In an unprecedented response, Starbucks quickly announced an ambitious initiative in which it will close all of its over 8,000 company-owned US stores on May 29 so that nearly 175,000 employees can attend an anti-bias training. By conveying that the company takes this matter seriously and is committed to addressing it, the announcement won the coffee chain praise in the world of public relations, but from the perspective of HR—and Diversity and Inclusion more specifically—the standards for success are much higher and more difficult to meet. To make this response count as more than a PR spectacle, Starbucks will need to demonstrate that it’s not just making the right kind of noise, but actually making meaningful changes that are tangible to its vast numbers of nonwhite customers and employees. Furthermore, whether the initiative succeeds or fails, it stands to have an impact far beyond this one company. The stakes are high and all eyes are on Starbucks.
From the D&I research team at CEB, now Gartner, here are some points Starbucks should keep in mind in designing and deploying this anti-bias initiative—and for HR leaders at other organizations to consider in their own efforts to combat the insidious problem of bias.
Anti-Bias Training Should Encompass all Stakeholders’ Perspectives
To underscore the importance of this training, Starbucks announced that the curriculum would be designed with help from prominent experts in civil rights and racial justice, including former attorney general Eric Holder, President and Director-Counsel of the NAACP Legal Defense Fund Sherrilyn Ifill, and Bryan Stevenson, founder and Executive Director of the Equal Justice Initiative. This A-list roster lends an extra dose of credibility to the initiative, but Starbucks might also consider engaging with the communities they serve to understand the experiences of their nonwhite customers on a more personal level. A great example of this kind of stakeholder-focused inclusion strategy is ANZ Bank’s accessibility initiative for people with disabilities, which involved stakeholders across the workforce, workplace, and marketplace in determining accessibility goals and how the bank would achieve them. (CEB Diversity & Inclusion Leadership Council members can read the case study here.)
Starbucks could also benefit from bringing employees’ voices and experiences into the conversation as opposed to making this a one-way training exercise.

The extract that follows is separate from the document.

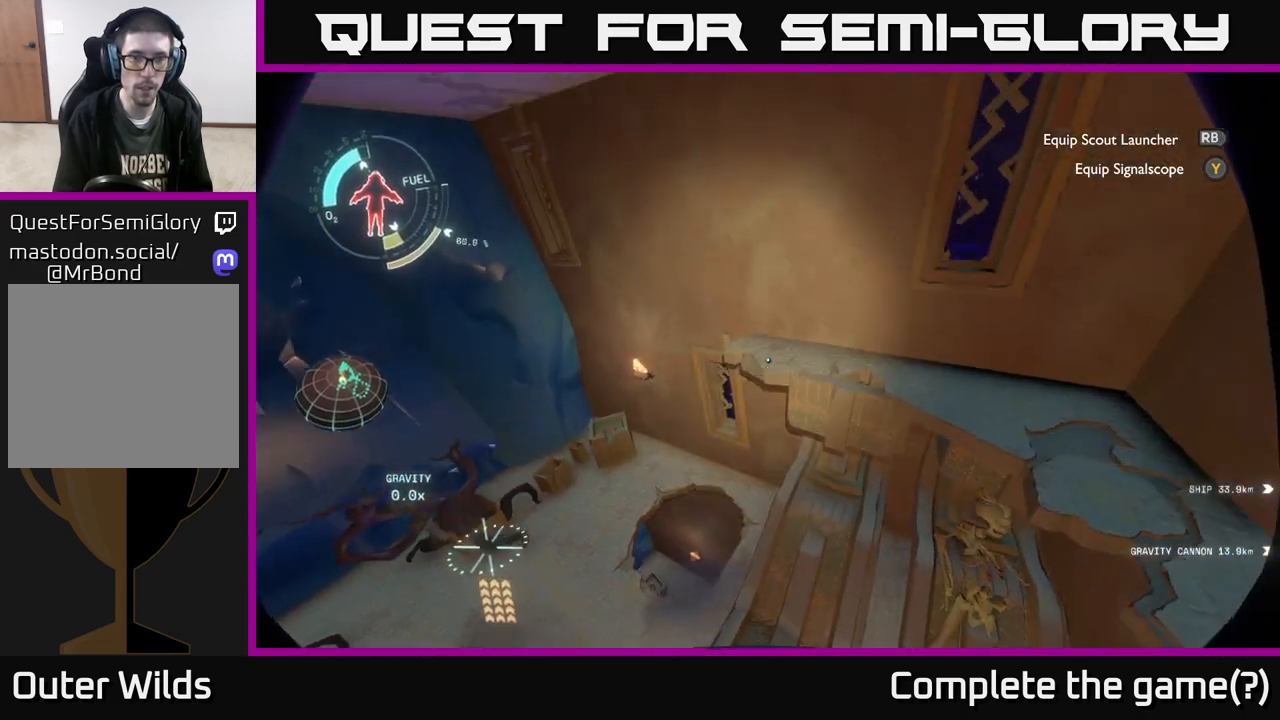
{"buttons": [], "left_stick": "up-left", "right_stick": "center", "events": [[267, "left_stick", "up-left"], [333, "A", "up"], [333, "R2", "up"]]}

To be fair to the staff, they’re often at the frontlines of how the public feels about the company (like the time that a Miami man was videoed screaming “Trump!” at a black Starbucks employee, or the “Trump cup” protest, or the “open carry” protest, or the annual “war on Christmas” protests). Starbucks doesn’t exist to serve the community in the same way as the police or the government, but the company has consistently worked to cultivate a brand image of its cafés as public spaces, which imposes a unique set of challenges for its front-line employees.